According to a recent Bloomberg report, privately held Uber is seeking an additional $1 billion in funding at a $10 billion valuation. Only two other pre-IPO enterprises merit that sort of price tag at the moment: Airbnb and Dropbox. In the following video, Fool contributor Tim Beyers explains why Uber may still be worth the price.
Tim says all signs point to Uber dismantling the existing car service infrastructure. For example, the company's smartphone-based platform eliminates the need for dispatchers and passenger haggling, inserting precision into a system historically plagued by ambiguity. That's made some uncomfortable: A 10,000-cab protest is scheduled to take place in London next month.
Uber has also endured regulatory hurdles and bad press for its "surge pricing" model, yet, in spite of this, has grown to offer service in 115 cities worldwide. Why is Uber succeeding? Drivers seem to like it, including the two Uber X drivers Tim hired during a trip to New York City earlier the year. A growing list of imitators (i.e., Lyft, Sidecar) further suggests Uber has the makings of a classic Rule Breaker.

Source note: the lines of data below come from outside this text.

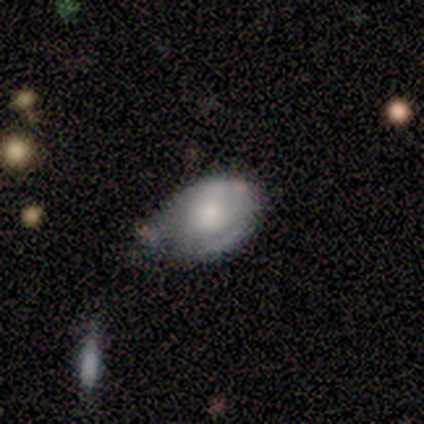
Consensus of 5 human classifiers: A featured or disk galaxy (80%) with no bar (100%), 1 (50%, tied with can't tell) tight (50%, tied with loose) spiral arms (50%, tied with no) and a small central bulge (75%). Merging: none (50%, tied with minor disturbance).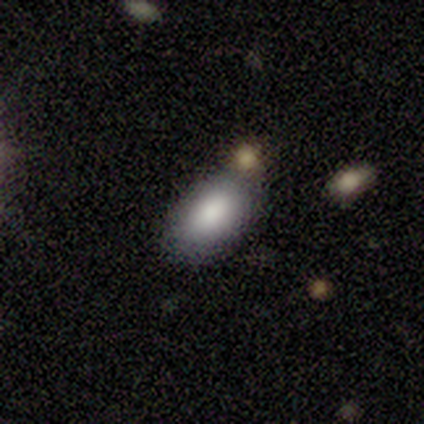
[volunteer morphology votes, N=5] Smooth or featured? smooth (80%)
How rounded? in between (100%)
Merging? none (75%)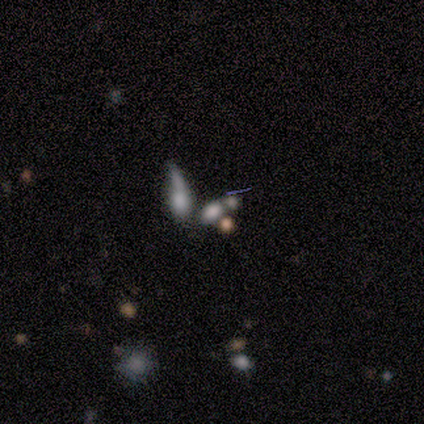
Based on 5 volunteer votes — Volunteers were most divided on "merging" (2-way tie): none: 40%, merger: 40%, major disturbance: 20%, minor disturbance: 0%. More confident: how rounded — in between (100%); smooth or featured — smooth (60%).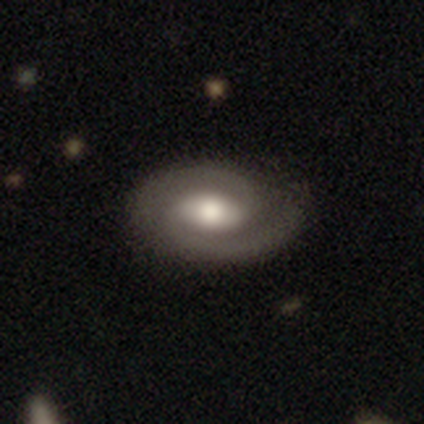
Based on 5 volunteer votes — Q: Smooth or featured?
A: featured or disk (100%)
Q: Edge-on disk?
A: no (100%)
Q: Bar?
A: strong (40%); tied with: weak (40%)
Q: Spiral arms?
A: yes (100%)
Q: Spiral winding?
A: tight (40%); tied with: medium (40%)
Q: Spiral arm count?
A: 2 (100%)
Q: Bulge size?
A: moderate (60%); runner-up: large (20%)
Q: Merging?
A: none (100%)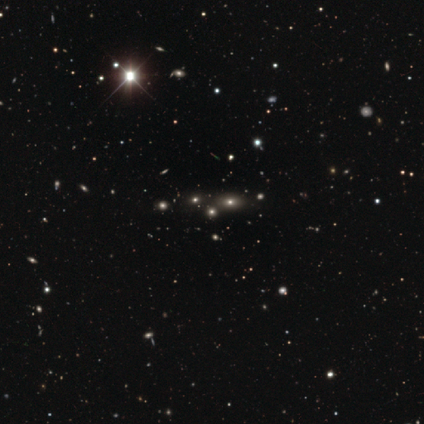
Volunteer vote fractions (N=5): This is clearly a star or artifact rather than a galaxy (80%).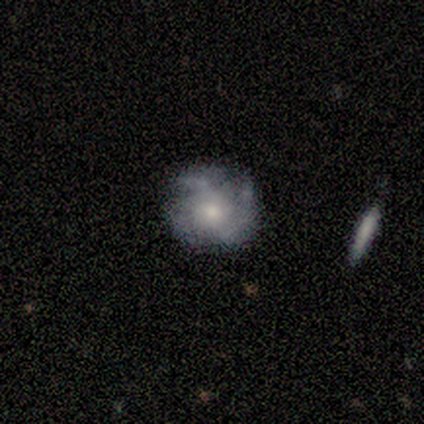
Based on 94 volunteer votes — Smooth or featured?
  - featured or disk: 76% *
  - smooth: 18%
  - star or artifact: 6%
Edge-on disk?
  - no: 100% *
  - yes: 0%
Bar?
  - no: 86% *
  - weak: 11%
  - strong: 3%
Spiral arms?
  - yes: 83% *
  - no: 17%
Spiral winding?
  - tight: 44% *
  - medium: 41%
  - loose: 15%
Spiral arm count?
  - 3: 53% *
  - 2: 22%
  - can't tell: 17%
  - 4: 7%
  - 1: 2%
  - more than 4: 0%
Bulge size?
  - moderate: 65% *
  - small: 20%
  - large: 13%
  - dominant: 3%
  - none: 0%
Merging?
  - none: 58% *
  - minor disturbance: 20%
  - major disturbance: 19%
  - merger: 2%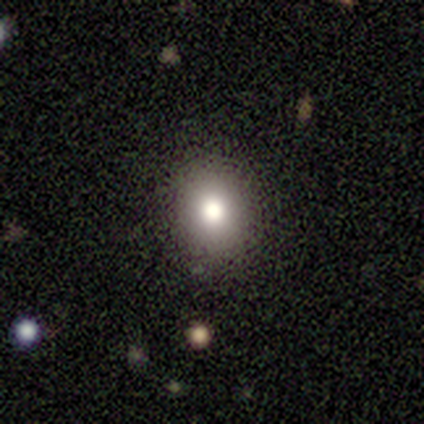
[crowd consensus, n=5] This is likely a smooth galaxy (60%). How rounded: clearly in between (100%). Merging: clearly none (80%).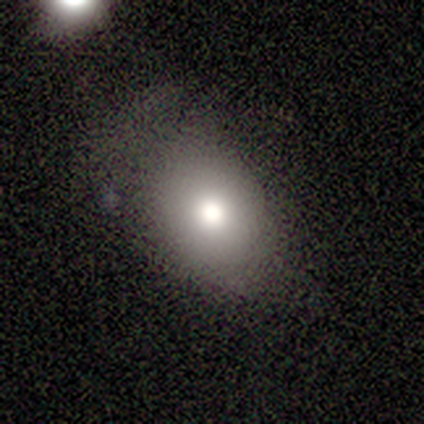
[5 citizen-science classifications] A smooth galaxy with no disk features (100%) that is in between round and cigar-shaped (80%).

Vote fractions:
- Smooth or featured? smooth: 100% / featured or disk: 0% / star or artifact: 0%
- How rounded? in between: 80% / round: 20% / cigar-shaped: 0%
- Merging? none: 60% / minor disturbance: 20% / major disturbance: 20% / merger: 0%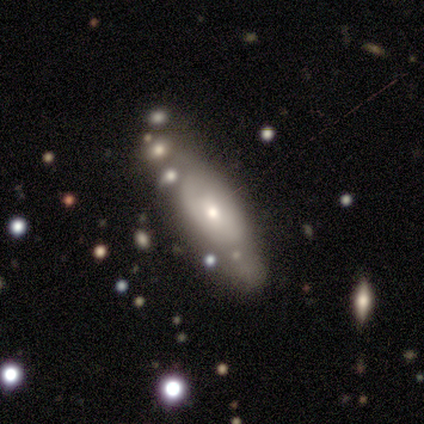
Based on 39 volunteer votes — smooth_or_featured: smooth (p=0.56) [alt: featured or disk p=0.38]
how_rounded: in between (p=0.59) [alt: cigar-shaped p=0.36]
merging: none (p=0.57) [alt: minor disturbance p=0.22]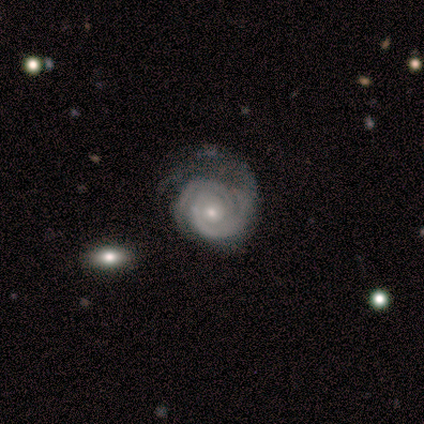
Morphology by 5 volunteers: This is clearly a featured or disk galaxy (80%). It is clearly not viewed edge-on (100%). Bar: likely no (75%). Spiral arm pattern: clearly yes (100%). Spiral arm count: possibly 3 (50%). Spiral winding: possibly tight (50%, tied with medium). Central bulge: likely small (75%). Merging: clearly none (80%).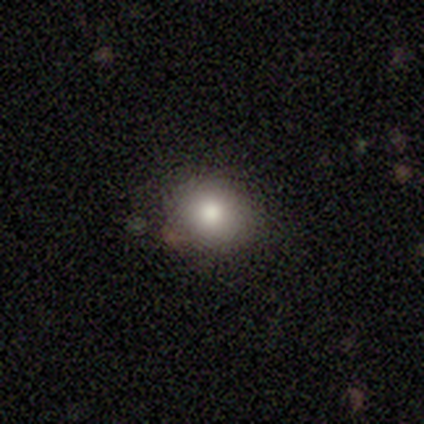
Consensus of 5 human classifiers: smooth 100%, featured or disk 0%, star or artifact 0%. Down the decision tree: how rounded — round (100%); merging — none (100%).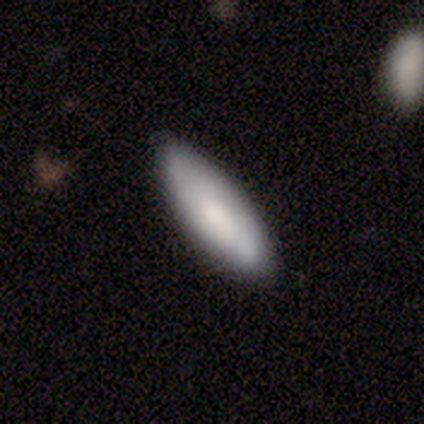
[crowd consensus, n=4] Smooth or featured: smooth — 75% (star or artifact — 25%)
How rounded: cigar-shaped — 100%
Merging: none — 100%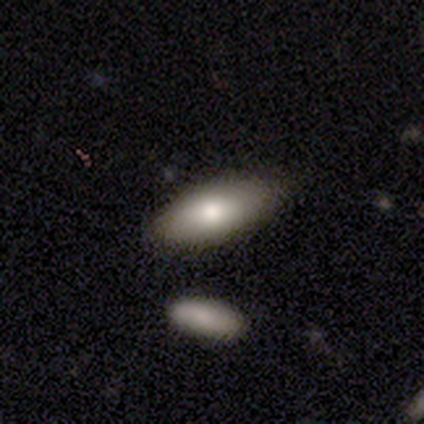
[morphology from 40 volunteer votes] smooth 80%, featured or disk 12%, star or artifact 8%. Down the decision tree: how rounded — in between (84%); merging — none (76%).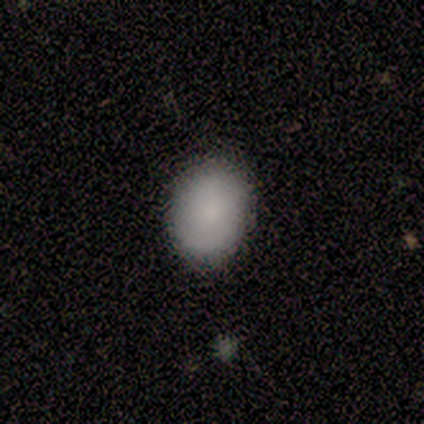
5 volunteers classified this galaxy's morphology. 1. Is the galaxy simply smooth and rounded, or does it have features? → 60% smooth, 20% featured or disk, 20% star or artifact.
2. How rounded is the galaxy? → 67% in between, 33% round, 0% cigar-shaped.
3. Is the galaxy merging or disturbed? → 100% none, 0% minor disturbance, 0% major disturbance, 0% merger.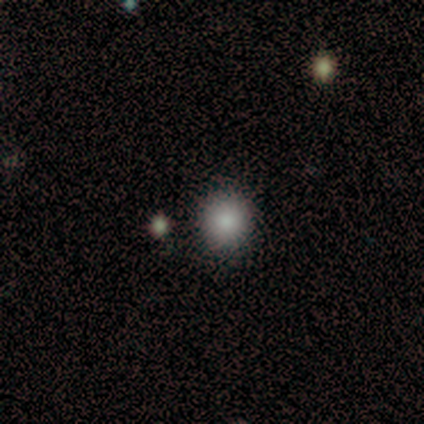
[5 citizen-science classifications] A smooth galaxy with no disk features (100%) that is round (100%).

Vote fractions:
- Smooth or featured? smooth: 100% / featured or disk: 0% / star or artifact: 0%
- How rounded? round: 100% / in between: 0% / cigar-shaped: 0%
- Merging? none: 80% / major disturbance: 20% / minor disturbance: 0% / merger: 0%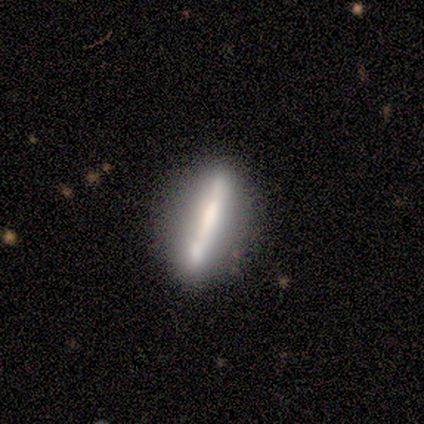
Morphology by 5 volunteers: Overall: smooth (40%, tied with featured or disk). How rounded: in between (50%, tied with cigar-shaped). Merging: none (75%).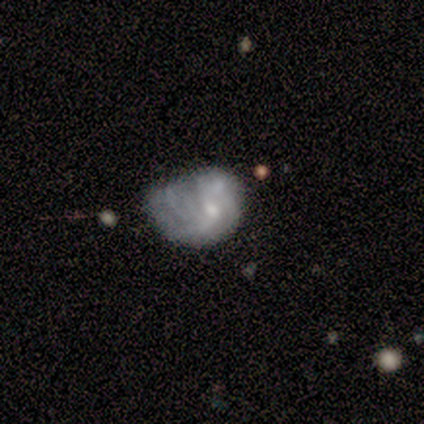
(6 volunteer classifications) This appears to be a featured or disk galaxy (67%) with no bar (100%), medium (67%) spiral arms (75%) and a moderate central bulge (50%, tied with small). Merging: none (33%, tied with minor disturbance and major disturbance).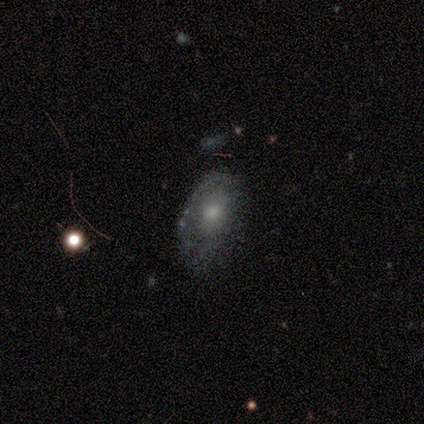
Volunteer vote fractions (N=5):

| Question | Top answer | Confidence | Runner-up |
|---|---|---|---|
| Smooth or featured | featured or disk | 80% | star or artifact (20%) |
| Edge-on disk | no | 100% | — |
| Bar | no | 100% | — |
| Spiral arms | no | 100% | — |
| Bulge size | moderate | 50% | tied: small (50%) |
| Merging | none | 50% | minor disturbance (25%) |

Or at least that seems to be the verdict of early-stage investors. Google (NASDAQ: GOOGL ) (NASDAQ: GOOG ) invested $258 million in Uber last year via its Google Ventures subsidiary. A new billion-dollar funding round could see one or more investors matching Google's commitment, Tim says.
Now it's your turn to weigh in. Do you believe Uber merits a $10 billion pre-IPO valuation? Why or why not? Please watch the video to get the full story and then leave a comment to let us know your take on Uber, including whether you'd buy stock at IPO.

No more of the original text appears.